CHAPEL HILL, N.C. (CBS Charlotte) -- Is breast milk the key in the battle against HIV?
According to a study published in PLoS Pathogens, researchers from the University of North Carolina School of Medicine found that mice would not contract HIV through virus-tainted human breast milk. In fact, the breast milk killed the virus. The mice used in the study were previously injected with human cells to reconstitute their bodies.
"The results of these experiments highlight the potent HIV inhibitory activity of normal human breast milk and demonstrate that the in vitro HIV inhibitory activity of human breast milk is also capable of efficiently preventing oral transmission of cell-free HIV," the study said.
The study is hoping to show that it is safe for an HIV-positive woman who is taking antiretrovirals to breastfeed her baby, despite being told for years not to breastfeed if infected.
"[O]ur results highlight the protective role of human breast milk against HIV transmission and suggest that components in both the skim milk and lipid fractions may contribute to its HIV inhibitory activity."
Dr. Viktor Garcia, senior author of the study, said in a press release that this study will help "close this important door to the spread of AIDS."

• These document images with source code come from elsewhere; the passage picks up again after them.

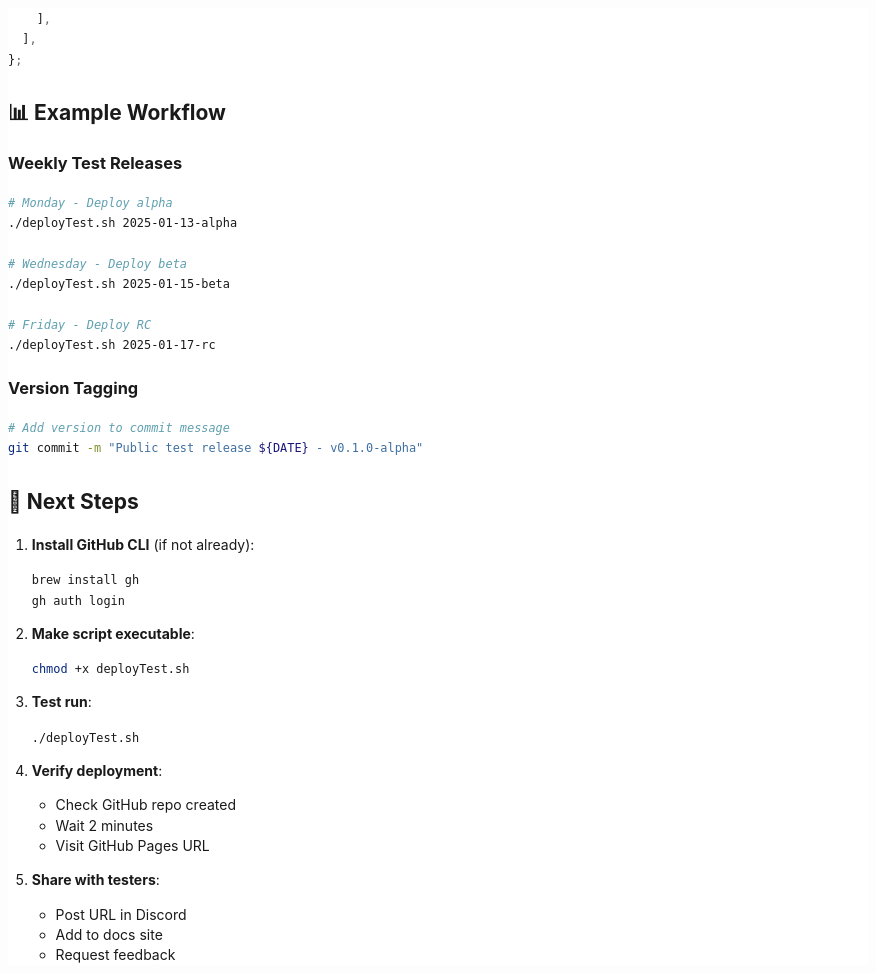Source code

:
 ```javascript
    ],
  ],
};
```

## 📊 Example Workflow

### Weekly Test Releases
```bash
# Monday - Deploy alpha
./deployTest.sh 2025-01-13-alpha

# Wednesday - Deploy beta
./deployTest.sh 2025-01-15-beta

# Friday - Deploy RC
./deployTest.sh 2025-01-17-rc
```

### Version Tagging
```bash
# Add version to commit message
git commit -m "Public test release ${DATE} - v0.1.0-alpha"
```

## 🎯 Next Steps

1. **Install GitHub CLI** (if not already):
   ```bash
   brew install gh
   gh auth login
   ```

2. **Make script executable**:
   ```bash
   chmod +x deployTest.sh
   ```

3. **Test run**:
   ```bash
   ./deployTest.sh
   ```

4. **Verify deployment**:
   - Check GitHub repo created
   - Wait 2 minutes
   - Visit GitHub Pages URL

5. **Share with testers**:
   - Post URL in Discord
   - Add to docs site
   - Request feedback
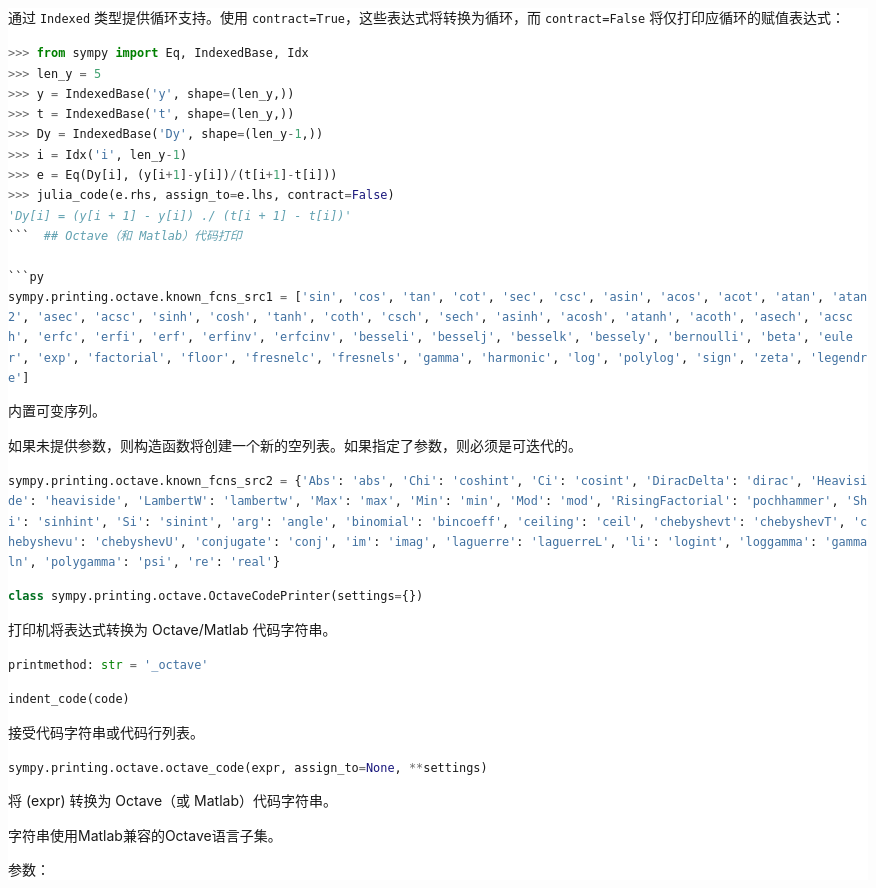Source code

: 通过 `Indexed` 类型提供循环支持。使用 `contract=True`，这些表达式将转换为循环，而 `contract=False` 将仅打印应循环的赋值表达式：

```py
>>> from sympy import Eq, IndexedBase, Idx
>>> len_y = 5
>>> y = IndexedBase('y', shape=(len_y,))
>>> t = IndexedBase('t', shape=(len_y,))
>>> Dy = IndexedBase('Dy', shape=(len_y-1,))
>>> i = Idx('i', len_y-1)
>>> e = Eq(Dy[i], (y[i+1]-y[i])/(t[i+1]-t[i]))
>>> julia_code(e.rhs, assign_to=e.lhs, contract=False)
'Dy[i] = (y[i + 1] - y[i]) ./ (t[i + 1] - t[i])' 
```  ## Octave（和 Matlab）代码打印

```py
sympy.printing.octave.known_fcns_src1 = ['sin', 'cos', 'tan', 'cot', 'sec', 'csc', 'asin', 'acos', 'acot', 'atan', 'atan2', 'asec', 'acsc', 'sinh', 'cosh', 'tanh', 'coth', 'csch', 'sech', 'asinh', 'acosh', 'atanh', 'acoth', 'asech', 'acsch', 'erfc', 'erfi', 'erf', 'erfinv', 'erfcinv', 'besseli', 'besselj', 'besselk', 'bessely', 'bernoulli', 'beta', 'euler', 'exp', 'factorial', 'floor', 'fresnelc', 'fresnels', 'gamma', 'harmonic', 'log', 'polylog', 'sign', 'zeta', 'legendre']
```

内置可变序列。

如果未提供参数，则构造函数将创建一个新的空列表。如果指定了参数，则必须是可迭代的。

```py
sympy.printing.octave.known_fcns_src2 = {'Abs': 'abs', 'Chi': 'coshint', 'Ci': 'cosint', 'DiracDelta': 'dirac', 'Heaviside': 'heaviside', 'LambertW': 'lambertw', 'Max': 'max', 'Min': 'min', 'Mod': 'mod', 'RisingFactorial': 'pochhammer', 'Shi': 'sinhint', 'Si': 'sinint', 'arg': 'angle', 'binomial': 'bincoeff', 'ceiling': 'ceil', 'chebyshevt': 'chebyshevT', 'chebyshevu': 'chebyshevU', 'conjugate': 'conj', 'im': 'imag', 'laguerre': 'laguerreL', 'li': 'logint', 'loggamma': 'gammaln', 'polygamma': 'psi', 're': 'real'}
```

```py
class sympy.printing.octave.OctaveCodePrinter(settings={})
```

打印机将表达式转换为 Octave/Matlab 代码字符串。

```py
printmethod: str = '_octave'
```

```py
indent_code(code)
```

接受代码字符串或代码行列表。

```py
sympy.printing.octave.octave_code(expr, assign_to=None, **settings)
```

将 \(expr\) 转换为 Octave（或 Matlab）代码字符串。

字符串使用Matlab兼容的Octave语言子集。

参数：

"No child should ever be infected with HIV because it is breastfed. Breastfeeding provides critical nutrition and protection from other infections, especially where clean water for infant formula is scarce," Garcia said in a press release to UNC's School of Medicine. "Understanding how HIV is transmitted to infants and children despite the protective effects of milk will help us close this important door to the spread of AIDS."